Mild cognitive impairment (MCI), a condition characterized by cognitive decline without significant functional impairment, presents a daunting reality: a 7-fold increased risk of developing Alzheimer’s disease. Alzheimer’s disease is a leading cause of poorer quality of life (QOL), premature mortality, and health care expenditures.
Sleep and biobehavioral rhythm disturbances (disruptions in 24h oscillations in physiology and behavior, including rest-activity patterns and mealtimes) are more than twice as common among patients with MCI than cognitively intact older adults. Emerging evidence demonstrates a mechanistic role of sleep and biobehavioral rhythm disturbances in cognitive decline and the development and progression of Alzheimer’s disease. Importantly, the consequences of sleep and biobehavioral rhythm disruption in MCI extend beyond the patient, also affecting the spouse/partner, as sleep is a “shared” health behavior for most adults. However, sleep and biobehavioral rhythms are typically considered at the level of the individual.

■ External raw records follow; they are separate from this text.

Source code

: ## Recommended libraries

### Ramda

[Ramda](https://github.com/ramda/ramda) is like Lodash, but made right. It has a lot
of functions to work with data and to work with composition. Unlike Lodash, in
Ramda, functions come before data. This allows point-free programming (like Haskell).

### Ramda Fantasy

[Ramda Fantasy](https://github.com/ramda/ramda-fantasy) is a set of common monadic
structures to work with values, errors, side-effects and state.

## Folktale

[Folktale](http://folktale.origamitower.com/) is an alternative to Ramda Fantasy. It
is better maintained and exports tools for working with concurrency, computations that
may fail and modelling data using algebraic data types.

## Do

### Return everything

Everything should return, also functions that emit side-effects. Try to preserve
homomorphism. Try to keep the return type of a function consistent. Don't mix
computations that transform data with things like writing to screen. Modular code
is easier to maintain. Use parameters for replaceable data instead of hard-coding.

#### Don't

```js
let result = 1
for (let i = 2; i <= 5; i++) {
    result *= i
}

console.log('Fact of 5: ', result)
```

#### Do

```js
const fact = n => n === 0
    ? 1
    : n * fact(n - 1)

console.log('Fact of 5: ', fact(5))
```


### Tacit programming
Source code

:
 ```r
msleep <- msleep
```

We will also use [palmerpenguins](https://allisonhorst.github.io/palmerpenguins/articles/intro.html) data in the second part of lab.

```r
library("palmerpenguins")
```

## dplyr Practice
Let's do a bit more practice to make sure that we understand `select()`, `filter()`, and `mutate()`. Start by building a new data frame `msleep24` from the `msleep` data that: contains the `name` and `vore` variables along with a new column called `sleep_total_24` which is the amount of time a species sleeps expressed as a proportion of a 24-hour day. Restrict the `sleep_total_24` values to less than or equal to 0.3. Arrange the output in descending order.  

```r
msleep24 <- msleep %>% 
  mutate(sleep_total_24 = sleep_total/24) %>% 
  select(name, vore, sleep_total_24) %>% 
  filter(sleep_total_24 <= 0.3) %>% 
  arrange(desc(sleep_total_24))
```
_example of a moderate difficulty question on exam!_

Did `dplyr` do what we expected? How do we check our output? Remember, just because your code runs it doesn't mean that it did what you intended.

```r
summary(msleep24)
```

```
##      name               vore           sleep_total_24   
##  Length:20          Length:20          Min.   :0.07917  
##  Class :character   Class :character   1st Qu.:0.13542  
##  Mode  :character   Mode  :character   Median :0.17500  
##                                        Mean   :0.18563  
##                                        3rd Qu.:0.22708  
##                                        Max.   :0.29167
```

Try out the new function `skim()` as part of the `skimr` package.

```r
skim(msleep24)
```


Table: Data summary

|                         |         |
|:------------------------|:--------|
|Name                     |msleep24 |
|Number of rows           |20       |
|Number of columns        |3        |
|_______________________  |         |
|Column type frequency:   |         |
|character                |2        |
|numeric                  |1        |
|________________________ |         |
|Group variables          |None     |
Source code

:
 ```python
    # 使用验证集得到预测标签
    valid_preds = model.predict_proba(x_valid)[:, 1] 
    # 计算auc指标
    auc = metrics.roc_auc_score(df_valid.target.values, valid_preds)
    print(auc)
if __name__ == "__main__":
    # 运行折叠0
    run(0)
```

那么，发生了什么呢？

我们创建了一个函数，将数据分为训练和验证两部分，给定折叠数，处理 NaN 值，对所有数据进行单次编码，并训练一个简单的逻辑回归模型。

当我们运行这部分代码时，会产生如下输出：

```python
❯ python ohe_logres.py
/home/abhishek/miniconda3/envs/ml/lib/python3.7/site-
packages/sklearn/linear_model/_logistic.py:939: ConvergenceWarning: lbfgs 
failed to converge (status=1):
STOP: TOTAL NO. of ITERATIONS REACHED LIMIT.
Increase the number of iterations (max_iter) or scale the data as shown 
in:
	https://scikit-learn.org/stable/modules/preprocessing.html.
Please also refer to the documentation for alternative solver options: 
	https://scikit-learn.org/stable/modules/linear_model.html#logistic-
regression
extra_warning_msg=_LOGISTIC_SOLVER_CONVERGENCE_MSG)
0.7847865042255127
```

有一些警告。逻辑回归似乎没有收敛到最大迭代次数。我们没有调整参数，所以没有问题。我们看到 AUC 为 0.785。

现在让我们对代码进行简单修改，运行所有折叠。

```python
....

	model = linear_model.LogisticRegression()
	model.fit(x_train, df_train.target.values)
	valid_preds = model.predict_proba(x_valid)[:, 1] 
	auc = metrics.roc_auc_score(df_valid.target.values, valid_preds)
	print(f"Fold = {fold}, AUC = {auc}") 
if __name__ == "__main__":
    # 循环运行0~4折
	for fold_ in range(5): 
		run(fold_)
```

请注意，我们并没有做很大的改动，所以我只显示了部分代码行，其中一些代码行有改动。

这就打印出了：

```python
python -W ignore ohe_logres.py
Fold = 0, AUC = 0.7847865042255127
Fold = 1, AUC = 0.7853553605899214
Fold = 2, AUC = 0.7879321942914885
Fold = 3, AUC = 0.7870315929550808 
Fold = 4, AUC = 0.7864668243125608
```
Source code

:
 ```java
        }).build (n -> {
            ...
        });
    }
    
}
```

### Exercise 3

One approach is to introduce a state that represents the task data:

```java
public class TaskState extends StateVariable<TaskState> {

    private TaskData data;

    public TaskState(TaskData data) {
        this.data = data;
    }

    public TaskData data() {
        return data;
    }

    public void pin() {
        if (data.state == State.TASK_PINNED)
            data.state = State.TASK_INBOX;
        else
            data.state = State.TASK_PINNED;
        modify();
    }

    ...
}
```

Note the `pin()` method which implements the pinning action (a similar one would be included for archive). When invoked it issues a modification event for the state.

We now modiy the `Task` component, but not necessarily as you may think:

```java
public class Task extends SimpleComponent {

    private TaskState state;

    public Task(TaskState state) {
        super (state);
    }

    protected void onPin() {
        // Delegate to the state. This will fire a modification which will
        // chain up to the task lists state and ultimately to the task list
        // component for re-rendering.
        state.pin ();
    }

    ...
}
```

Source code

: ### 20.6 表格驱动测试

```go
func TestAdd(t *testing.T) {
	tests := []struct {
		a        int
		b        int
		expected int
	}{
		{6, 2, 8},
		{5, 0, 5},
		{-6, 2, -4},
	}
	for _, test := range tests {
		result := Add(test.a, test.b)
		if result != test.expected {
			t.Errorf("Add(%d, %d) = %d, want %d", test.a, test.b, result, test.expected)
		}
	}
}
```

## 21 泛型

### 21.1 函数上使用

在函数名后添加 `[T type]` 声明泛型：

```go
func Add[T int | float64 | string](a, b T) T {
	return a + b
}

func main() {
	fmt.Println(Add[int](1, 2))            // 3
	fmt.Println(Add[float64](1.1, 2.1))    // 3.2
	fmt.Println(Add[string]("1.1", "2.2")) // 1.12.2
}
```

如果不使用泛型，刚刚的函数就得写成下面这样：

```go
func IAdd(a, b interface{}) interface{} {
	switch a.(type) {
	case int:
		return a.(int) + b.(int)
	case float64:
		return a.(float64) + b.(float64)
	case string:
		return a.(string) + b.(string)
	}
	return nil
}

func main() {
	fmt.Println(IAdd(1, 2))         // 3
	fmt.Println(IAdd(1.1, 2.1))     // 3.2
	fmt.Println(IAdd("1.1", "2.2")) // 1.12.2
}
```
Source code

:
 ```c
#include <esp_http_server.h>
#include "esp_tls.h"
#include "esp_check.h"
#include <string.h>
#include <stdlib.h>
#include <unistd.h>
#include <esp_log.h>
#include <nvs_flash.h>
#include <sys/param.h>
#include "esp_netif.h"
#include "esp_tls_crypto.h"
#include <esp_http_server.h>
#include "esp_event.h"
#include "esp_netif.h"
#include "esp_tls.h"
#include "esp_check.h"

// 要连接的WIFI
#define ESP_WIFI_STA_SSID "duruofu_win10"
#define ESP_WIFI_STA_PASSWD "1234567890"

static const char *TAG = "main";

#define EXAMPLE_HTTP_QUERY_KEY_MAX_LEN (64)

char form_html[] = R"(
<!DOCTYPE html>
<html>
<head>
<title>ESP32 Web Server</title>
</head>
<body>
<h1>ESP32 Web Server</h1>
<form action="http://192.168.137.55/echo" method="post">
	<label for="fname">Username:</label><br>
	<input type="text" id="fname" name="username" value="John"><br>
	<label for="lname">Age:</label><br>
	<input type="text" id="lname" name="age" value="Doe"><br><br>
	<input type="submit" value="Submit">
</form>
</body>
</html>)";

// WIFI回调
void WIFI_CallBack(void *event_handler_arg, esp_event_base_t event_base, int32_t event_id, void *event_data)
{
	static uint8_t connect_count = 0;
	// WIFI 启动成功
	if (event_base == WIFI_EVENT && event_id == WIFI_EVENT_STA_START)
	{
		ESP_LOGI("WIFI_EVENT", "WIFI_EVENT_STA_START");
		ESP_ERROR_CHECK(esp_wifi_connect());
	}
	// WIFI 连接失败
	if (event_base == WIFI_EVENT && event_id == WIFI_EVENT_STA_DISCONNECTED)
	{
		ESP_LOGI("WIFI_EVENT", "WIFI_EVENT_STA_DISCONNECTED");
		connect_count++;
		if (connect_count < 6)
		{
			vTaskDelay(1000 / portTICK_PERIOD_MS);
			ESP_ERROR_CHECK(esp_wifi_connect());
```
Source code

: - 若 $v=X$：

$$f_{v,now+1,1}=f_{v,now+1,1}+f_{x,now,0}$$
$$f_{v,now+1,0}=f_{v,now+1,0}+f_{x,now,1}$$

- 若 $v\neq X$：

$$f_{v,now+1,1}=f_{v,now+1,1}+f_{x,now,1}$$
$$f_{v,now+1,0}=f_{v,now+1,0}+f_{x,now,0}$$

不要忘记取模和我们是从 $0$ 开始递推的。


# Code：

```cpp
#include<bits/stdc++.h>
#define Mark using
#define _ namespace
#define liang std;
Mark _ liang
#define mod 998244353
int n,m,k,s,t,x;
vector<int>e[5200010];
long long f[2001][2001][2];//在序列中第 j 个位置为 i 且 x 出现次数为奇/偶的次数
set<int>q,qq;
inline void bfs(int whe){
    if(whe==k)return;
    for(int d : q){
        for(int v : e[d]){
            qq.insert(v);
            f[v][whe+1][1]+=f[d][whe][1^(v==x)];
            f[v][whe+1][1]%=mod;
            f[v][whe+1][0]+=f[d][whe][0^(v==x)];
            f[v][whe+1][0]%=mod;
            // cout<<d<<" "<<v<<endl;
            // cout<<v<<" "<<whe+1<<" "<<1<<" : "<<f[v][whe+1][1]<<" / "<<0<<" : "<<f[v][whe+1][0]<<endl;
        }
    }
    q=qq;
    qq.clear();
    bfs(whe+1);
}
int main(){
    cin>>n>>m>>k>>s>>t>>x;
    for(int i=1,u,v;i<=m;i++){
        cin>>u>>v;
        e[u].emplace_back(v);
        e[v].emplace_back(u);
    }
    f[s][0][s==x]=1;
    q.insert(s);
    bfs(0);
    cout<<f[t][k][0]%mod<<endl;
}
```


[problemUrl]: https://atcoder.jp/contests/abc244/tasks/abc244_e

Dr. Kelly Baron of the University of Utah and Dr. Wendy Troxel of the RAND Corporation are leading a study to investigate sleep and biobehavioral rhythms as fundamental dyadic processes that contribute to the health and cognitive functioning of individuals with MCI or mild AD and their partners. The study involves a 10-day naturalistic study protocol in order to examine the mechanistic associations between sleep and biobehavioral rhythms and proximal indicators of daytime functioning, within a sample of 170 couples in which one partner evidences cognitive impairment (MCI to mild Alzheimer’s disease). During the naturalistic study protocol, sleep and biobehavioral rhythms will be measured via actigraphy and the study will include daily assessments of mood, relationship quality, and cognitive assessments using the NeuroUX platform. NeuroUX’s EMA and Cognitive Testing Platform plays an important role, enabling the collection of precise data on cognitive function and daily behaviors of participants.
In addition, comprehensive neuropsychological assessments will be conducted at baseline and again at two-year follow-up to examine how sleep and biobehavioral rhythm disruptions at baseline predict cognitive decline over 2 years in both partners. Results of study will advance the understanding of the daily and longitudinal relationships between the individual and couple-level processes in sleep and biobehavioral rhythms that influence the progression of cognitive decline in a population at increased risk for developing Alzheimer’s disease.